Well, I’m about knee-deep in Ni no Kuni: Wrath of the White Witch and eyeball-deep in Fire Emblem: Awakening despite wanting to go back into DmC Devil May Cry‘s harder difficulties, finish Darksiders II, give XCOM: Enemy Unknown‘s Classic Ironman mode a whirl, and write more things. Basically I’m an idiot with my time. I have a feeling none of that is going to happen to any meaningful degree.
But that’s my problem. Here’s your problem: there are two great indie games that came out this week that you should play. One is pretty quick and easy and will put you in a pleasantly peaceful mood. The other is going to stick a kitchen hand mixer into your ear, turn it to high, and watch you try to figure out its puzzles. This weekend is all about exploration, exploration of a world and your preconceived notions of reality. So have fun!
Proteus, as it stands, is going to be massively divisive; half of the people that play or even just look at it will think, “Hey, this isn’t a game!” And that half will be half right as it really is barely a game. I wouldn’t be surprised if some people catch a glance of someone playing it and wonder why someone would stare at a screensaver for hours at a time.
Proteus is a stylish and pixelated indie game that has been in the works for what feels like forever (really it’s just been a couple of years). You are on a randomly generated island that goes through a day-night cycle and your purpose is to simply exist. All you do is walk and chase frogs and watching squirrels and, well, the pleasure is in finding out what else Proteus has to offer. That and the soundtrack. As you move and go through the seasons and interact with the things on the island, you will be generating your own soundtrack, and it is an amazing experience. Seriously go play Proteus and feel all your cares and worries just melt away.
Oh Antichamber. You have already broken one man before coming out and you will break many more by the time you are off Steam’s list of top sellers. This game is the product of a single mind, several years, and a happy accident. Alexander Bruce created a strange bug one day while teaching himself to program Snake and it spawned the idea of a non-Euclidean puzzler, and over the next four years, it would break him. The first time I saw Bruce was when he still wore his pink suit. The last time I saw him, he looked like Jim Carrey at the end of The Number 23.

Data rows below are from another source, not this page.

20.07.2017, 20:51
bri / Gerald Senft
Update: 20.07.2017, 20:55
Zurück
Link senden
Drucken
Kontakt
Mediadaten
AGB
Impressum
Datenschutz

It was worth it, though. Or, at least from my end; Bruce may think otherwise. Antichamber is such an incredibly unique game. For all the innovation it has in its Unreal Engine abuse, the greatest idea brought forth from the game is that the mechanics are the puzzles. Don’t watch anyone play the game or listen to anyone discuss how to play it. Just know that you are in the first-person perspective and four right-hand turns don’t necessarily end in a rectangle. You’ll, uh…you’ll see what I mean.